Each of the four programs we’ve put into the clinic are currently still in the clinic, and we are working to expand that success, focusing on bringing truly novel, best-in-class medicines to patients who need them most.
PE: What does Nimbus consider to be the biggest challenges impacting the industry?
Tummino: One major challenge in small molecule drug discovery today is how the goalposts for achievement are being defined for AI. The current focus has been primarily on speed, particularly reducing timelines from program initiation to clinical proof-of-concept (POC). While faster timelines are important, I believe this misses the larger opportunity. The most critical goal in small molecule drug discovery should be effectively drugging the most important therapeutic targets for a particular disease indication. When speed becomes the primary metric, competitive biotechs tend to pursue targets that are easier to drug rather than the most impactful ones. This approach risks higher failure rates in Phase 2 trials.

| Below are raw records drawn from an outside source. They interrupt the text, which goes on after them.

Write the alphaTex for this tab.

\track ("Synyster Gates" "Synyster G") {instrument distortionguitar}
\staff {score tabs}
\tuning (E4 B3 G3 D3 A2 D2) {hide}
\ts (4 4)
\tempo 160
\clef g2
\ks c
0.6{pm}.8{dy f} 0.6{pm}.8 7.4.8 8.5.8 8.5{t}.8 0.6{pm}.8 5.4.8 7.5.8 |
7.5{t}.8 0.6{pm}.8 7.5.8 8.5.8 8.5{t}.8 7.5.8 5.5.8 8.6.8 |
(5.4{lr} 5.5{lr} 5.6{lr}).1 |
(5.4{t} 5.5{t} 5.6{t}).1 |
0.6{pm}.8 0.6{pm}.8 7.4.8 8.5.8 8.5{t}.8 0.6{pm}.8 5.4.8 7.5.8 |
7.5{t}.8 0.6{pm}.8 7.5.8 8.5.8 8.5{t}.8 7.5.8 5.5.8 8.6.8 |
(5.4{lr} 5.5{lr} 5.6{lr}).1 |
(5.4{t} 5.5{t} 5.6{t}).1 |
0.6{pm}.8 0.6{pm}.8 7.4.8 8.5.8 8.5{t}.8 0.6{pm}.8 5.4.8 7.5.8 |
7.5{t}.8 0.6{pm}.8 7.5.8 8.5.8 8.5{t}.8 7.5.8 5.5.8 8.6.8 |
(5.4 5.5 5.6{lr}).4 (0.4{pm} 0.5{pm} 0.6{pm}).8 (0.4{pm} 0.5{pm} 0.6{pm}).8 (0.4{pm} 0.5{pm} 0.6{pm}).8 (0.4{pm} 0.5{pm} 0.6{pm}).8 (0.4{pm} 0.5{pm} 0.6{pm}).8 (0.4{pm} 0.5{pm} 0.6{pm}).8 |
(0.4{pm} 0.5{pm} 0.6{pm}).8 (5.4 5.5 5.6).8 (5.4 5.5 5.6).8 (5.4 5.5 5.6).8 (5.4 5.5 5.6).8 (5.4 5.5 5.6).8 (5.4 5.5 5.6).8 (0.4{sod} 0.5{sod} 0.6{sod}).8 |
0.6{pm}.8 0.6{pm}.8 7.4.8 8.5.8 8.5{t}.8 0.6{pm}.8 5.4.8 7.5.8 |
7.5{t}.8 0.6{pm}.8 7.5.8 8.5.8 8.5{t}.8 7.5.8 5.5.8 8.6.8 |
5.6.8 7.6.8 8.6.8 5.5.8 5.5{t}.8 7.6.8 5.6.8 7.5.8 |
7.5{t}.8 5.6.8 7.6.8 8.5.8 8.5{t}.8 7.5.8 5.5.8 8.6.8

In contrast, consider the successes we’ve seen with companies like Amgen and Mirati, who have successfully drugged KRAS for oncology, and Kymera, who has made breakthroughs with STAT6 for autoimmune diseases. These are major advances in treatment options with significant potential to benefit patients. These programs likely did not fit the aspirational timelines that the industry talks about, but they represent the kind of meaningful progress our field should prioritize when employing AI to improve drug development.
The biggest challenges I see is the industry losing sight of what should be at the center of drug discovery: outstanding scientists. You really need pure, outstanding scientists to succeed. Average science is not going to be able to tackle these very difficult clinical indications and develop breakthrough medicines.
The real advantage of AI is that it can empower scientists and make them much more capable, but it's just a tool. There is a growing narrative that AI will replace human judgment, but it takes human expertise to make sound drug development decisions. Companies succeed by approaching AI with healthy skepticism, integrating it thoughtfully as a force multiplier in the hands of experienced scientists, while keeping the focus on the fundamentals: recruiting and rewarding outstanding scientists as the most important people in the organization.